Не побоялся осложнений и капитан Гарбатенко. Достав под Новый год заветную бутылку Гамзы, он разделил ее содержимое с пятью старейшими пассажирами (больше в крохотную рулевую рубку не поместилось) и произнес краткий тост: "Даю слово, что буду с вами до конца и сделаю все, чтобы вы добрались до этой вашей Палестины!" Капитан не солгал: через полицейских он переслал портовым властям отчет, где засвидетельствовал как абсолютную непригодность старой речной баржи к морскому плаванию, так и роль Панделиса в фальсификации документов "Струмы". Капитан настаивал на аренде более надежного судна за счет средств Георгиоса Литопулоса, турецкого представителя фирмы Панделиса.

В английскую прессу обо всем этом не просочилось ни слова, но в Палестине беженские организации обвинили британскую дипломатию в бесчеловечности, справедливо утверждая, что если бы на "Струме" находились вражеские солдаты, то, в соответствии с Женевской конвенцией, их бы сразу перевели в гораздо лучшие условия лагеря для военнопленных. Преданный гласности список пассажиров "Струмы", где, среди прочих, числился 101 ребенок, вызвал взрыв возмущения: "Освободите хотя бы детей!" Потребовалось полмесяца нарастающих протестов, чтобы 15 февраля сэр МакМайкл, наконец, дал неохотное согласие на выдачу 31 въездной визы "детям с 11 до 16 лет. Повторяю: только детям, без взрослых пассажиров судна".

Перспектива новых "дополнительных осложнений" при процедуре насильственного разлучения детей с родителями ни малейшего энтузиазма у Анкары не вызвала. Степень чиновного неудовольствия отразилась в поспешности, с которой был разрублен гордиев узел. Разрублен в буквальном смысле слова: 23 февраля военный буксир "Алемдар" перерубил якорный трос "Струмы" и отбуксировал судно - вместе с детьми и родителями - за пределы турецких вод. Из мегафона донеслось прощальное: "До Бургаса близко!", и буксир лег на обратный курс. Даже если предположить, что дрейфу "Струмы" в сторону Бургаса помог бы попутный ветер, высадка на оккупированный гитлеровцами берег не сулила беженцам ничего хорошего.

Но вдали от берега спасения тоже не было. Под утро, когда в трюме, наконец, стихли разговоры, плач и молитвы, торпеда, выпущенная командиром Щ-213 старшим лейтенантом Денежко, разнесла бывшую баржу для скота в щепки. Из 792 узников "Струмы" спасся лишь один: 19-летний Давид Столяр, которого в бессознательном состоянии и с сильнейшими обморожениями выловили через день из прибоя у турецкого маяка Силе. Все остальные пассажиры, от восьмимесячной Анечки Штир до 70-летней Елизаветы Гликман, в точности исполнили решение чиновников - вернулись в море. Заодно с болгарским экипажем, капитан которого Григор Тимофеевич Гарбатенко не изменил данному беглецам слову, оставшись с ними до конца.

Своеобразной эпитафией "понаехавшим" (сначала в Румынию, а потом из нее) стало заявление премьер-министра Турции Рефика Сейдама: "Нами было сделано все, что позволили обстоятельства, и мы не несем материальной или духовной ответственности. Турция не в состоянии предоставлять убежище тем, от кого отказываются другие. Таков наш выбор. Такова была причина невозможности оставить их в Стамбуле. Чрезвычайно жаль, что они оказались жертвами случая". Уинстон Черчилль никаких заявлений делать не стал.

Семнадцатилетний Мехмет Ая, вместе с отцом вытаскивавший Давида Столяра из ледяных волн, три недели подряд хоронил на деревенском кладбище принесенные морем трупы. Поэтому его реакция на трагедию несколько отличалась от чиновничьей. На вопросы осаждавших его репортеров он повторял дрожащими губами только одно: "Как люди могут делать такое? Как могут?!" И плакал.

_Исходные записи_
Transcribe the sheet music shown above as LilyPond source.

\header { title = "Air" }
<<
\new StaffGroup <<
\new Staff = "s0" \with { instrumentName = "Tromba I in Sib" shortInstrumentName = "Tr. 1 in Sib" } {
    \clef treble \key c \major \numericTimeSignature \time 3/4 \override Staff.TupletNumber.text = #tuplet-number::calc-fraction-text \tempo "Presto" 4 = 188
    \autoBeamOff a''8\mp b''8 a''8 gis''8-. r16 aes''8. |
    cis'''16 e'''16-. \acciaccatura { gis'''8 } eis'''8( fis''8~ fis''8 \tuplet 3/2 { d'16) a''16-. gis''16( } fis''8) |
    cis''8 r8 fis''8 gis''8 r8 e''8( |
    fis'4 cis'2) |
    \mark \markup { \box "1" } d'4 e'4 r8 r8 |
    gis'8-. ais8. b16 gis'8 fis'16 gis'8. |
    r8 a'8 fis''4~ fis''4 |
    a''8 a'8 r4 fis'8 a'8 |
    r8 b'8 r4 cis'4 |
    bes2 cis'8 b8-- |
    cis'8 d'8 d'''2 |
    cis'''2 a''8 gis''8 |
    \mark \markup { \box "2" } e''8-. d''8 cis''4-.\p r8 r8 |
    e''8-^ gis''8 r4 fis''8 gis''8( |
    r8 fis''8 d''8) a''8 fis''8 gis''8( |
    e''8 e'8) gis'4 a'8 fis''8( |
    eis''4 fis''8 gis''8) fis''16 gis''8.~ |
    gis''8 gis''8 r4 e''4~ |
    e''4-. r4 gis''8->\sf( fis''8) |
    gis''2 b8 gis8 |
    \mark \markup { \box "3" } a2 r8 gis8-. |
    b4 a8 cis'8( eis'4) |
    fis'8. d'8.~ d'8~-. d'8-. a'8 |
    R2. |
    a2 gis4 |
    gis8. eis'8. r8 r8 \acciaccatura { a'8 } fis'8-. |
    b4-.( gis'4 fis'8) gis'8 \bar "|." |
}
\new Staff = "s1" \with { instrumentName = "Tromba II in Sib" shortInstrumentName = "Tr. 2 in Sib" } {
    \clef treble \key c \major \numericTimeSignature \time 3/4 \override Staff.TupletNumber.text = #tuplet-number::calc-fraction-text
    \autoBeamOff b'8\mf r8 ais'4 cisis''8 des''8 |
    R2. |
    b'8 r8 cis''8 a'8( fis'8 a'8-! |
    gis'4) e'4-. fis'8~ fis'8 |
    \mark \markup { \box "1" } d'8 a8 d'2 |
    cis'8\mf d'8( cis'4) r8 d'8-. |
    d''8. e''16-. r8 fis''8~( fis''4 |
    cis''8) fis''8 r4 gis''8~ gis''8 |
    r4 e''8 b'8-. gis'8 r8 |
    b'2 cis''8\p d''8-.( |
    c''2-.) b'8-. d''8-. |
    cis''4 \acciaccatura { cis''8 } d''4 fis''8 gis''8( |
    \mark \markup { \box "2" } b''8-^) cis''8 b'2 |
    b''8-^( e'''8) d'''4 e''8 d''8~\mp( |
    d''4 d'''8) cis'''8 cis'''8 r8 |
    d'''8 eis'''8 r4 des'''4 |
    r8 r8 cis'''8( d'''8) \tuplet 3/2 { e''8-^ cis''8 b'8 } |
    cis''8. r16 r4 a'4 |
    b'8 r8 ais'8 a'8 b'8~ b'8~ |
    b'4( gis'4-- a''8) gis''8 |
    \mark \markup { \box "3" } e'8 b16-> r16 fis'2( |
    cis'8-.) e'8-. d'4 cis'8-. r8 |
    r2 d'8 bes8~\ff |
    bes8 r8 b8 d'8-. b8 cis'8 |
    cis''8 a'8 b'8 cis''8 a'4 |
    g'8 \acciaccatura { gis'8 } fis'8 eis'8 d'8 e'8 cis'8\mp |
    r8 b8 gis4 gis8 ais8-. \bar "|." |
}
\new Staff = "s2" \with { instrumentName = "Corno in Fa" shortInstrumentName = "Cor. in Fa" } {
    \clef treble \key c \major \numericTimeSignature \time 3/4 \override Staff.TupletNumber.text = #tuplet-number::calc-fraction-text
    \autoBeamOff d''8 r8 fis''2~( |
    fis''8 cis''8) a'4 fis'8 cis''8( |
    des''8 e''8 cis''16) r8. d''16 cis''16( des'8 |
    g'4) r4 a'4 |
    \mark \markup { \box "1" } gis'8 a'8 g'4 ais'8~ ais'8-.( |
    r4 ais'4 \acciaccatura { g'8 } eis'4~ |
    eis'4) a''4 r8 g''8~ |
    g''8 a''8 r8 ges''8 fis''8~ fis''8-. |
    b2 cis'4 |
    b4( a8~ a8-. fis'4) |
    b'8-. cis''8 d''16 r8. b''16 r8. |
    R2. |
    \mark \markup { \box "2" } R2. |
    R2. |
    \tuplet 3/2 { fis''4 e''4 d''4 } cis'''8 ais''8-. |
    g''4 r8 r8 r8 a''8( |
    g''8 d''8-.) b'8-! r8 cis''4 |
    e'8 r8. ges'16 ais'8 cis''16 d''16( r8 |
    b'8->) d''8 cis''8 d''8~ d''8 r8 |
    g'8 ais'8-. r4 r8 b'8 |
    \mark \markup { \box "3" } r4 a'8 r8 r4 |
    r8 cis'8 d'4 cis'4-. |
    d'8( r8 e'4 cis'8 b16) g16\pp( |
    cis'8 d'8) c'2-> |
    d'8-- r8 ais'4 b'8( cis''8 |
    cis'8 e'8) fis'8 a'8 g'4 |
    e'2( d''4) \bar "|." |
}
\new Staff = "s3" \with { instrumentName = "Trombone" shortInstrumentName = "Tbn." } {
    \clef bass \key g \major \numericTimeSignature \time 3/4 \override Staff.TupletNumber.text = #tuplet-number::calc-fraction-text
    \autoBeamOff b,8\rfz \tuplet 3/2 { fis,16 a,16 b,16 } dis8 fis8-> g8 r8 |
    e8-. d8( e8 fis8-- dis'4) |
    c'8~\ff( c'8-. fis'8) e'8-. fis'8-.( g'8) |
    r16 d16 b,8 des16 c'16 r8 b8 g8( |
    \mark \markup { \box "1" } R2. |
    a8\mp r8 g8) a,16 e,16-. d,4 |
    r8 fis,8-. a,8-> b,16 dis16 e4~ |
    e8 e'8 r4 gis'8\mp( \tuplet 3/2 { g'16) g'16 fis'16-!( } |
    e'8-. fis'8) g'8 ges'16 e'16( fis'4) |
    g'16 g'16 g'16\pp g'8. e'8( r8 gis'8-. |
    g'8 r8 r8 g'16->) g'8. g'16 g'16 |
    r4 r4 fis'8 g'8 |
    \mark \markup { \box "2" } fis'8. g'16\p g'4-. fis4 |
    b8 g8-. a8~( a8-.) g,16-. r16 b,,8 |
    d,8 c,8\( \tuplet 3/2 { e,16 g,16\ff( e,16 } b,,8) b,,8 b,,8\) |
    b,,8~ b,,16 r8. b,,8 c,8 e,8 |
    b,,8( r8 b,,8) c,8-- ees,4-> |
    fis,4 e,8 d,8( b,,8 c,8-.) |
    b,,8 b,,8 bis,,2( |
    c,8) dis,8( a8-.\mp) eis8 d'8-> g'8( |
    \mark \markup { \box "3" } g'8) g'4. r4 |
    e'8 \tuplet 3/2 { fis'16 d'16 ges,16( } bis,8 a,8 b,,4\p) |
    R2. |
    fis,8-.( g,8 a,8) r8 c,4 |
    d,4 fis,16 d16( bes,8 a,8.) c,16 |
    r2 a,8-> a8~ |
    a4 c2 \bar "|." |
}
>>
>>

_Задания_
- A) Согласуются ли с текстом о гибели «Струмы» утверждения (i), (ii) и (iii)? На каждое ответьте «да» или «нет» и приведите решающие слова текста в виде точной цитаты.
(i) Капитан Гарбатенко разделил содержимое бутылки Гамзы с пятью старейшими пассажирами.
(ii) Сэр МакМайкл согласился выдать въездные визы детям вместе с их родителями.
(iii) Военный буксир отбуксировал «Струму» за пределы турецких вод 23 февраля.
- B) Сколько въездных виз согласился выдать сэр МакМайкл 15 февраля согласно тексту о гибели «Струмы» и для детей какого возраста?

_Ответы_
- A)
(i) Да: «он разделил ее содержимое с пятью старейшими пассажирами».
(ii) Нет: «Повторяю: только детям, без взрослых пассажиров судна».
(iii) Да: «23 февраля военный буксир "Алемдар" перерубил якорный трос "Струмы" и отбуксировал судно - вместе с детьми и родителями - за пределы турецких вод».

- B) Он согласился выдать 31 въездную визу детям с 11 до 16 лет.